For political junkies, this will be the most interesting thing you read all day. For members of the defense-industrial-congressional complex, it might just be the most troubling thing you read all day.
The vote breakdown of Wednesday evening’s dramatic vote on an amendment offered by upstart tea party GOP Rep. Justin Amash of Michigan that could have thrown a legislative monkey wrench into surveillance programs NSA and White House officials say are crucial to the war against al-Qaida is fascinating.
For the most part, it shows coalition of tea party libertarian Republicans, concerned with individual privacy, joining liberal Democrats, suspicious of America’s national security machine, to nearly pass Amash’s measure. But a closer look might give members of Washington’s national security community, including defense contractors, pause.
That’s because many of the names voting “yay” will be very familiar to Intercepts readers. Some of you likely have met, broken bread, or even shared a cocktail with these members of the House Armed Services Committee and House Appropriations Defense subcommittee.
That’s right, defense-sector member, around a dozen of your own voted to essentially kill what your bosses claim is one of the most effective anti-terrorism tools.

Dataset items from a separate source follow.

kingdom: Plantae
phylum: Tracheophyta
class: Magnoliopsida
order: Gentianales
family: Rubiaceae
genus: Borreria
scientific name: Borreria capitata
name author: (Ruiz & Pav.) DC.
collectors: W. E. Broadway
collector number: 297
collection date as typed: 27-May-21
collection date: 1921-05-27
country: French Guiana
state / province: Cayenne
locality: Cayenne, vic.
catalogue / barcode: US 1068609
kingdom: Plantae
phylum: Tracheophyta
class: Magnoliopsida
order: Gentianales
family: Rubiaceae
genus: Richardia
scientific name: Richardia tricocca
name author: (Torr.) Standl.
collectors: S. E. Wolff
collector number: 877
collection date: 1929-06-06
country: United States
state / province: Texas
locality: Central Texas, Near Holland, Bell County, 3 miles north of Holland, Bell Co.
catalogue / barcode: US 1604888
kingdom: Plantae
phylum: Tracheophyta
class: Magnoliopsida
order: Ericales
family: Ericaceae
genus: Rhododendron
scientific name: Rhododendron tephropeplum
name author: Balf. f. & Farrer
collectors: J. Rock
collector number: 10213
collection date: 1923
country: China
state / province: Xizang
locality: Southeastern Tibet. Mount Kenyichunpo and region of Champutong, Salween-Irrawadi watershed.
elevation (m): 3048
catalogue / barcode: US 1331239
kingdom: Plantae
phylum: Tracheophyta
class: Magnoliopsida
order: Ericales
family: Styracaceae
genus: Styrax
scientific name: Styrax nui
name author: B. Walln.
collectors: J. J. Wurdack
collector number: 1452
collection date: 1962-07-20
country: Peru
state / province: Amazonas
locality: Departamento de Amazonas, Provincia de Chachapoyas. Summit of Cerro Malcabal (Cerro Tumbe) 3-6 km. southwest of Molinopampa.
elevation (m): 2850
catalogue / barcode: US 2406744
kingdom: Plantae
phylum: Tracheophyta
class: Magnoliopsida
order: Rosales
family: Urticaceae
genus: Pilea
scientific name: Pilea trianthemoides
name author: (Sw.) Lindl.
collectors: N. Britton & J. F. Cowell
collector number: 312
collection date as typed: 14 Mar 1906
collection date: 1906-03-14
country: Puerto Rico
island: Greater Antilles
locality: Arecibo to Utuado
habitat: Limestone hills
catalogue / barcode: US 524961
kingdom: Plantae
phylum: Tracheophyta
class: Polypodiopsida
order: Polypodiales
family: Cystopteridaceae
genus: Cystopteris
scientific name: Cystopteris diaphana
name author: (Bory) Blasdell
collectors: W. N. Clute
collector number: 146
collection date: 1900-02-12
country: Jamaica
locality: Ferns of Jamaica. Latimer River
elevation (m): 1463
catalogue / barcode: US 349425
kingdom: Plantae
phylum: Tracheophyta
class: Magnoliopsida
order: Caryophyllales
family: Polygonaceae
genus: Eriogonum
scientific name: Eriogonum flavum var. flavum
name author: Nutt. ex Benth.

Sure, re-election politics were at play in some decisions to vote in the affirmative. But times clearly are changing.
Voting to end the NSA program were HASC Tactical Air and Land Forces Subcommittee Ranking Member Loretta Sanchez, D-Calif., and senior HAC-D member Jim Moran, D-Va. Defense-sector stalwarts, both.
Joining them were veteran House members, both with seats on the chamber’s defense panels, GOP Reps. Walter Jones of North Carolina and Jack Kingston of Georgia. More-recent additions to the lower chamber and HASC also voted “yay,” including Reps. John Garamendi, D-Calif., and Mike Coffman, R-Colo.
Congress makes laws, but for the defense and national security sector, how it exercises its constitutional power of the purse typically is a more pressing concern. That’s why the “yay” votes by Moran, Kingston, Rep. Betty McCollum, D-Minn., and Rep. Bill Owens, D-N.Y., should catch your attention. Each is a member of the House Appropriations Defense subcommittee.
All of this begs the question: If these HASC and HAC-D members — all loyal members of the defense-industrial-congressional complex — are willing to stop funding such a crucial program aimed at detecting al-Qaida plots, what won’t they vote to kill? How about your program?